As announced in the Government’s response to the independent loan charge review, the Government will legislate in Finance Bill 2020/21 to take further action against those who promote and market tax avoidance schemes. The legislation, which will take effect following Royal Assent, will:

  • allow HMRC to obtain information about the enabling of abusive schemes as soon as they are identified by strengthening information powers for HMRC’s existing regime to tackle enablers of tax avoidance schemes
  • ensure enabler penalties are felt without delay for multi-user schemes, meaning anyone enabling tax avoidance arrangements that are later defeated will face a penalty of 100% of the fees they earn
  • enable HMRC to act promptly where promoters fail to provide information on their avoidance schemes. In particular, these changes will help HMRC obtain the information needed to bring a scheme into the Disclosure of Tax Avoidance Schemes regime and empower HMRC to act faster where avoidance schemes are being promoted
  • equip HMRC to more effectively stop promoters from marketing and selling avoidance schemes as early as possible
  • ensure promoters fulfil their obligations under the Promoters of Tax Avoidance Scheme (POTAS) regime, including where they have tried to abuse corporate structures to get around the rules
  • make further technical amendments to the POTAS regime, including preventing spurious legal challenges from disrupting the process of scrutinising promoters, so the regime can continue to operate effectively and
  • make additional changes to the General Anti-Abuse Rule (GAAR) so it can be used as intended to tackle avoidance using partnership structures.

 

The contents of this Budget article are based on the proposals put forward by the Chancellor in his Budget speech on 11 March 2020.  These need to be approached with caution as the details may change during the passage of the Finance Bill through Parliament.

This document is believed to be accurate but is not intended as a basis of knowledge upon which advice can be given.
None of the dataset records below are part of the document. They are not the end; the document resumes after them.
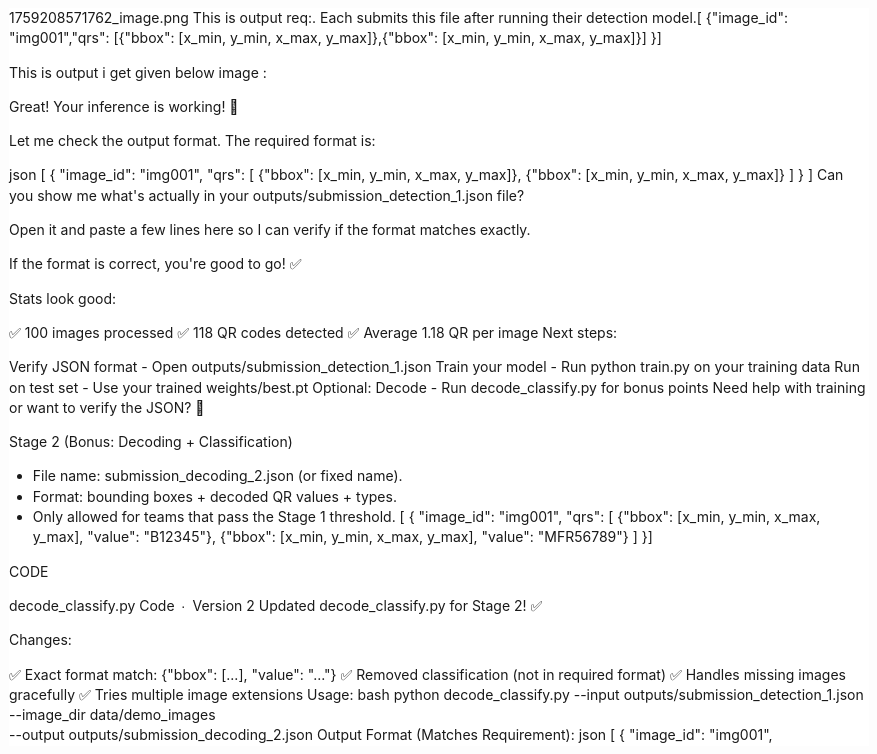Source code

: 
1759208571762_image.png
This is output req:.
Each submits this file after running their detection model.[  {"image_id": "img001","qrs": [{"bbox": [x_min, y_min, x_max, y_max]},{"bbox": [x_min, y_min, x_max, y_max]}] }]

This is output i get given below image :

Great! Your inference is working! 🎉

Let me check the output format. The required format is:

json
[
  {
    "image_id": "img001",
    "qrs": [
      {"bbox": [x_min, y_min, x_max, y_max]},
      {"bbox": [x_min, y_min, x_max, y_max]}
    ]
  }
]
Can you show me what's actually in your outputs/submission_detection_1.json file?

Open it and paste a few lines here so I can verify if the format matches exactly.

If the format is correct, you're good to go! ✅

Stats look good:

✅ 100 images processed
✅ 118 QR codes detected
✅ Average 1.18 QR per image
Next steps:

Verify JSON format - Open outputs/submission_detection_1.json
Train your model - Run python train.py on your training data
Run on test set - Use your trained weights/best.pt
Optional: Decode - Run decode_classify.py for bonus points
Need help with training or want to verify the JSON? 🚀


Stage 2 (Bonus: Decoding + Classification)
* File name: submission_decoding_2.json (or fixed name).
* Format: bounding boxes + decoded QR values + types.
* Only allowed for teams that pass the Stage 1 threshold.
[  {    "image_id": "img001",    "qrs": [      {"bbox": [x_min, y_min, x_max, y_max], "value": "B12345"}, {"bbox": [x_min, y_min, x_max, y_max], "value": "MFR56789"} ] }]

CODE

decode_classify.py
Code ∙ Version 2 
Updated decode_classify.py for Stage 2! ✅

Changes:

✅ Exact format match: {"bbox": [...], "value": "..."}
✅ Removed classification (not in required format)
✅ Handles missing images gracefully
✅ Tries multiple image extensions
Usage:
bash
python decode_classify.py --input outputs/submission_detection_1.json \
                          --image_dir data/demo_images \
                          --output outputs/submission_decoding_2.json
Output Format (Matches Requirement):
json
[
  {
    "image_id": "img001",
Neither the author (personal or corporate), the CII group, local institute or Society, or any of the officers or employees of those organisations accept any responsibility for any loss occasioned to any person acting or refraining from action as a result of the data or opinions included in this material. Opinions expressed are those of the author or authors and not necessarily those of the CII group, local institutes, or Societies.